### Exercise requirements
**1)** In the debate excerpt, what is the date of the Cabinet Secretary's letter to the editor of The Guardian?
**2)** Retype the passage of the debate excerpt starting with "Mr. Banks: I entirely" and going on through "forgery in May.".

### Page excerpt
-- -- --

Mr. Banks: I entirely agree. Appropriate answers might colour our judgment on how to vote later. The hon. Member for Spelthorne, by his own admission, did not know anything about it before, so he cannot answer questions arising out of his own motion. That is an absurd way to conduct tonight's business.
As to the time factor, in a letter to the editor of The Guardian dated 18 May, the Cabinet Secretary clearly said that he also knew about the use of House notepaper and the fraudulent use of name purporting to represent the right hon. Member for Thanet, South. It is inconceivable that the Prime Minister himself did not possess knowledge of the alleged forgery in May.
Why was no fuss made in May about serious matters that we are asked to consider on 2 November? Why were the House authorities not alerted to those serious matters in May? Why were you, Madam Speaker, not told about them in May, when you might have decided to refer them to the Privileges Committee? You, Madam Speaker, were kept in the dark from May until November, which shows great disrespect to you and to your office.
Mr. Madden: Does my hon. Friend agree that we are also entitled to know whether the Attorney-General gave any advice? Was the matter referred at any time to the Director of Public Prosecutions or to the House authorities? It is wrong that the Leader of the House or somebody else representing the Government did not give the House the information that it has been seeking for the past three hours.
Mr. Banks: I agree entirely. As you tell us, Madam Speaker, time is of the essence when contacting your office in respect of a private notice question. We must demonstrate that we were unable to come to you with knowledge at the time that we first knew about it. We are often ruled out because of time. The motion should have been ruled out for the same reason. Conservative Members, and particularly the principals concerned, had ample time to raise the matter with you. Of course one accepts your ruling, Madam Speaker, but it seems to me that the motion should not have been accepted in the first place. If the right hon. Member for Thanet, South felt aggrieved and if the matter was so serious, why was no action taken at the earliest possible date? We must return to the question again and again. If we cannot defeat the motion, the Privileges Committee must consider the issue. I suggest that when it does, it throws the complaint out.

-- -- --

### Source data
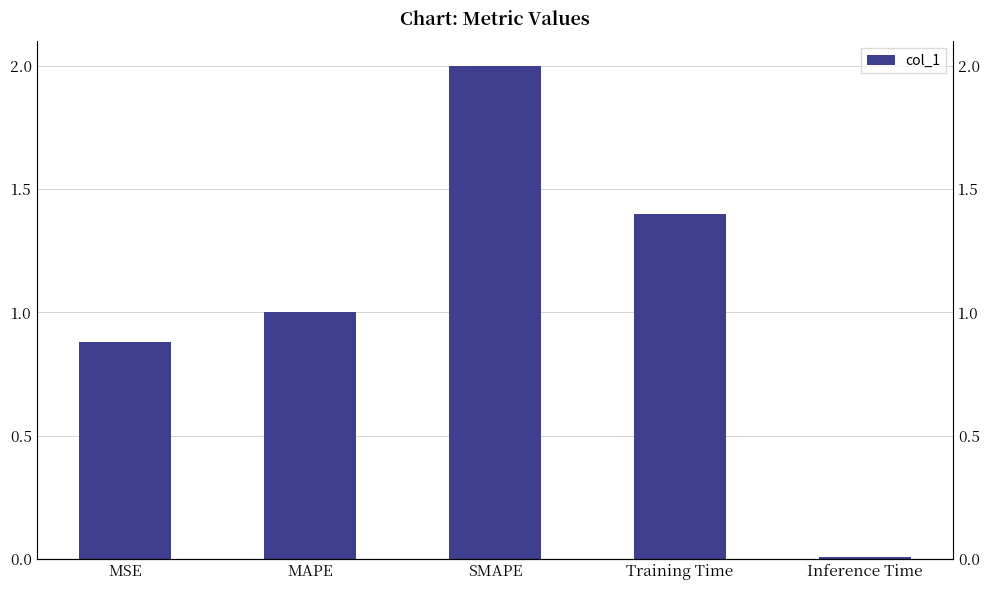

The value at SMAPE is 2.0. True or false?

True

-- -- --

### Task solutions
**1)** 18 May

**2)**
Mr. Banks: I entirely agree. Appropriate answers might colour our judgment on how to vote later. The hon. Member for Spelthorne, by his own admission, did not know anything about it before, so he cannot answer questions arising out of his own motion. That is an absurd way to conduct tonight's business.
As to the time factor, in a letter to the editor of The Guardian dated 18 May, the Cabinet Secretary clearly said that he also knew about the use of House notepaper and the fraudulent use of name purporting to represent the right hon. Member for Thanet, South. It is inconceivable that the Prime Minister himself did not possess knowledge of the alleged forgery in May.